I have no idea if it will appeal to the layperson investor (because I have been dealing with investments professionally for over 20 years). However I did not find it hard or dry to read and in fact felt quite comfortable skimming large chunks of it without losing the essence, so for any individual with an interest in investing it should be a worthwhile (if expensive) and thought provoking read.
However I must reiterate for investment advisers or any financial planner worth his/her salt this is a must for your office shelf.
I am studying for CFA level 3. This author also writes the same subject for the CFA Curriculum. I wanted a book that would explain the topic in an easier way first, but from the same author. Four stars instead of five, because the author uses different terms, but then writes the same definitions, in this book. You have to notice the different terms used here, because the CFA exam only uses the terms in the CFA Curriculum.
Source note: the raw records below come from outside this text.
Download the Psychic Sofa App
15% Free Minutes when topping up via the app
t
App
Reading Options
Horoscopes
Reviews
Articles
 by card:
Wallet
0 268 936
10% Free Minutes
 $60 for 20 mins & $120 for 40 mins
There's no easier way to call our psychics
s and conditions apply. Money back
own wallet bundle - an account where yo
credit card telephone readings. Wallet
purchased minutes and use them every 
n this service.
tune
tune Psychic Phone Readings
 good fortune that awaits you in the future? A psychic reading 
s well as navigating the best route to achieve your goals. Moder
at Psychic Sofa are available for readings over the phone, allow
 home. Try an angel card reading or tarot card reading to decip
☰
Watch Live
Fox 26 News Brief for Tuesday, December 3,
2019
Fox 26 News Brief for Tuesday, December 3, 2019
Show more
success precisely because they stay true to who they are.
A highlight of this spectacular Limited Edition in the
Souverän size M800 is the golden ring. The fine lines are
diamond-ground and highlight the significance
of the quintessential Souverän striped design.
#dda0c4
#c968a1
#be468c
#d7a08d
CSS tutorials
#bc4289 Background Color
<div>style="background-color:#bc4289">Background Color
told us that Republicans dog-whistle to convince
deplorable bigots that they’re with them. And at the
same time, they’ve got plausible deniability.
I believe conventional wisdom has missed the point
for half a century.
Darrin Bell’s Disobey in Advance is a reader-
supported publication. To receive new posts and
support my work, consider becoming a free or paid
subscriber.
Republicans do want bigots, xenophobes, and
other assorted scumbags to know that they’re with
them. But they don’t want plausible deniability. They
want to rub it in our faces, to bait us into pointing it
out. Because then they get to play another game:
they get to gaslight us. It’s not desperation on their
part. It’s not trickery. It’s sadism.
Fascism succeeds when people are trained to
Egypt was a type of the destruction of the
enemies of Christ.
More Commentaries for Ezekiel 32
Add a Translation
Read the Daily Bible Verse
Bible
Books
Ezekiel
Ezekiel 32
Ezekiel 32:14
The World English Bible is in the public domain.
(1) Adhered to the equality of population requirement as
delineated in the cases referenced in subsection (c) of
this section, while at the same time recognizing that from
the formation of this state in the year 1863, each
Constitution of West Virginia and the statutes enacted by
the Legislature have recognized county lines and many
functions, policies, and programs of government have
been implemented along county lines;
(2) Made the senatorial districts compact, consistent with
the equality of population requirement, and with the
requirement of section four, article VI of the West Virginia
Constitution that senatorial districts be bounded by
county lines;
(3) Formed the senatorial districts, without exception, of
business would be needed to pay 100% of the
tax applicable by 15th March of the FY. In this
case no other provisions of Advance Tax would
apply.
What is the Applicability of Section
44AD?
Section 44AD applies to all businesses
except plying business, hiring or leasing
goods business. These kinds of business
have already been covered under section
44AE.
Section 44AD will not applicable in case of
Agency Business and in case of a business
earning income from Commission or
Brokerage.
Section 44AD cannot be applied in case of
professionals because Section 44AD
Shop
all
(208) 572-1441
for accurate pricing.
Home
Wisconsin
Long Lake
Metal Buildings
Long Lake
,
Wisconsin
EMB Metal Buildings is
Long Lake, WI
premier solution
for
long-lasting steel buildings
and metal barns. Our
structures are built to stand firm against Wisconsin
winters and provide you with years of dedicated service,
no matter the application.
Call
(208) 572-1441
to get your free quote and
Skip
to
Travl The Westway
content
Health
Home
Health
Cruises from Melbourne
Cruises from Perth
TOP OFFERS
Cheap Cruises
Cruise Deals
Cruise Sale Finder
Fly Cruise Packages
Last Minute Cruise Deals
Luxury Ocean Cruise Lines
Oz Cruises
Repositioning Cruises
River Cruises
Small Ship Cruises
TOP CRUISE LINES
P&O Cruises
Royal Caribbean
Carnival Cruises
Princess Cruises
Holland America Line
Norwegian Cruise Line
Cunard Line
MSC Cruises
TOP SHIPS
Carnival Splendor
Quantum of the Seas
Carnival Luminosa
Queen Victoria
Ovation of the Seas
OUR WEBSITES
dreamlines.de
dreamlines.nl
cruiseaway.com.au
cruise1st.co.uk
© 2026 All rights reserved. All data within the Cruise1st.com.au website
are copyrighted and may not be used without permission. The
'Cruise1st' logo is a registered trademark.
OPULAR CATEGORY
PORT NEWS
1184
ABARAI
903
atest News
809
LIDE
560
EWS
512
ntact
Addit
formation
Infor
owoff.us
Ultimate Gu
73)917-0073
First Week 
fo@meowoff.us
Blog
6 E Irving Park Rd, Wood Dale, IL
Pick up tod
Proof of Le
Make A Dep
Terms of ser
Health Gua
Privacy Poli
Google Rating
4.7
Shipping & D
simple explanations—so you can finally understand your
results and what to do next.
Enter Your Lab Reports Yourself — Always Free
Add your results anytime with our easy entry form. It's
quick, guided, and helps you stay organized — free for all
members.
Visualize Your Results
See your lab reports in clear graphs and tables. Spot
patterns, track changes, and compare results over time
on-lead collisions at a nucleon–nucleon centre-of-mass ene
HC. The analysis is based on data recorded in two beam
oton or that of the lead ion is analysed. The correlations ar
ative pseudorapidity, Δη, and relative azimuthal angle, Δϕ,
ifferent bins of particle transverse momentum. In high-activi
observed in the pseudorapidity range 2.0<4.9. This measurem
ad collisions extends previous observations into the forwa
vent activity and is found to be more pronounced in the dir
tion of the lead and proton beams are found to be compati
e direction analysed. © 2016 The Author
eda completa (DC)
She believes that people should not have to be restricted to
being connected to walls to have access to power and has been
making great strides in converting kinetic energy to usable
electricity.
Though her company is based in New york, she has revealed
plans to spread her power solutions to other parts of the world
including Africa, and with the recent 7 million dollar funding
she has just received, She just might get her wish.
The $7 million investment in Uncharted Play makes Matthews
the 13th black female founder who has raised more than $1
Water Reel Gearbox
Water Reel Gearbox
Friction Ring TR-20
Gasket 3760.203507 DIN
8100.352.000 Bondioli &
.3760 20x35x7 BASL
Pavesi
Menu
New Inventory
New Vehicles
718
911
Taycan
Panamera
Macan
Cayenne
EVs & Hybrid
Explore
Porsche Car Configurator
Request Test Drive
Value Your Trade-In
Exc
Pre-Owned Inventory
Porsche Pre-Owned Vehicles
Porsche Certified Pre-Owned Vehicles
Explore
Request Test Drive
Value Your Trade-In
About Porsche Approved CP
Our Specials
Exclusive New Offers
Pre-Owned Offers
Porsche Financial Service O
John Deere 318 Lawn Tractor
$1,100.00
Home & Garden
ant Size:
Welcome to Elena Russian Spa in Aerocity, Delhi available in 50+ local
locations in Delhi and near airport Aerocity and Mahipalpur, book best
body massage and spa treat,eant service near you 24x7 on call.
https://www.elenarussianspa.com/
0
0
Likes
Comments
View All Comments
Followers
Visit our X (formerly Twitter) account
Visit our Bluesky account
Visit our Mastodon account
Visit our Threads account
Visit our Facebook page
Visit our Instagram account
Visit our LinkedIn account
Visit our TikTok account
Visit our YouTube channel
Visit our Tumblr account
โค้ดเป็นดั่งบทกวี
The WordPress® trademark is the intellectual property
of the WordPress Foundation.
So much of the content around Behavioral Finance and Neuro Economics is simply new information. Albeit valuable information it often leaves both the practitioner and the individual investor left without an answer to the question, "so what do i do?" Pompian combines his research and insights into our fundamental cognitive and emotional biases together with research and insights into fundamental personality types. By doing this he has created easy to use archetypes and provides concrete, practical action steps for advisors and individual investors to use in order to avoid making big mistakes.
The genuine value in this work is that Pompian provides a framework for how to treat biases in the asset allocation decision. Pompian's work truly aligns the higher purpose of the financial advice business. For the practitioner, the application of this work is really about improving the quality of the advice. The framework provides guidelines for how to answer these two central questions. First, when should and advisor attempt to moderate the way a client naturally behaves in order to counteract the effects of behavioral biases so that they can fit a predetermined asset allocation. ie. The recommended portfolio. Second, and alternatively to the first, when should advisors create asset allocations that adapt to clients' biases so that clients can comfortably abide by their asset allocation decision.
This is practical, usable and valuable. A must for anyone who professes to be a financial advisor.